- 指示:
下の引用文で、ファンダメンタルズとテクニカルの確認項目として名前が挙がっているものを、二つに分けてすべて書き出せ。

- 引用文:
_ _ _

オニールは「損切りラインに例外なし」とまで言い切っています。これは感情で判断せず、ルールベースで小さな損を確定させる重要性を示す言葉です。

ファンダメンタルとテクニカルの両方を見る

「成長株を見極めるには、EPSなどのファンダメンタルズと株価チャートのテクニカルを両方チェックせよ」というのがオニールの基本方針です。どちらか一方だけでは不十分で、両面から“強い銘柄”を探すのがCAN-SLIM流とされています。

  • ファンダメンタルズ:EPS、売上高、ROEなど
    安定成長しているか、急成長が見込めるか
  • テクニカル:チャート、出来高、RS指標など
    ブレイクアウトのタイミングや上昇モメンタムを掴む

代表的な著書:『オニールの成長株発掘法』

オニールといえば、有名な著書が『How to Make Money in Stocks』(邦題:『オニールの成長株発掘法』)です。ここでCAN-SLIMの詳細な理論と実例が多数紹介されています。また、「小さく負けて大きく勝つ」マインドセットについても繰り返し説いているため、投資初心者から上級者まで学びの多い一冊です。


3. わかりやすい具体例

実際にCAN-SLIM法を当てはめると、どんな銘柄が選ばれ、どのタイミングで買うのか。そのイメージを掴むために過去の事例を紹介します。なお、あくまでも過去のケースであり、現在の投資を推奨するものではありませんのでご了承ください。

_ _ _

- 表示データ:
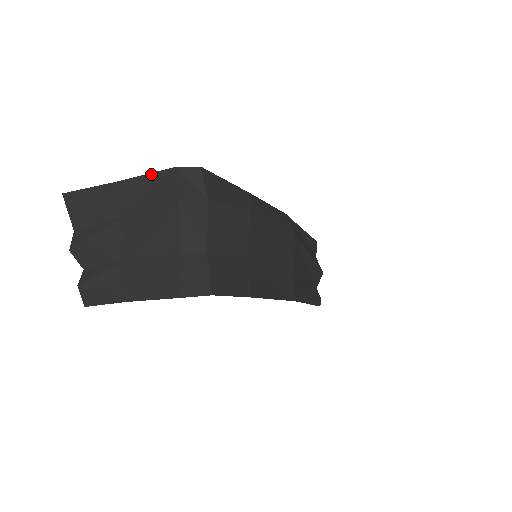
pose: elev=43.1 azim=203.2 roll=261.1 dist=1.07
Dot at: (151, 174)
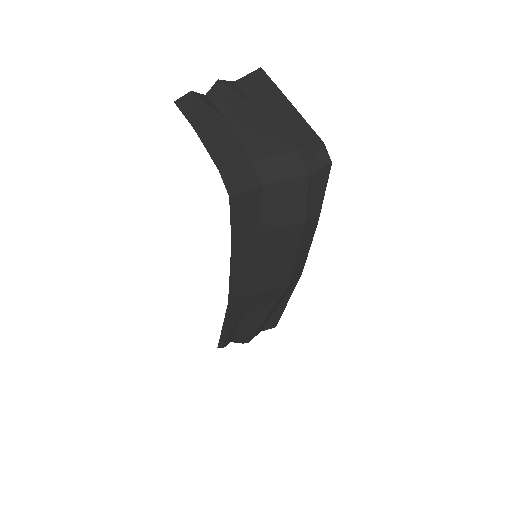
Dot at: (309, 126)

_ _ _

- 解答:
ファンダメンタルズ:EPS、売上高、ROE
テクニカル:チャート、出来高、RS指標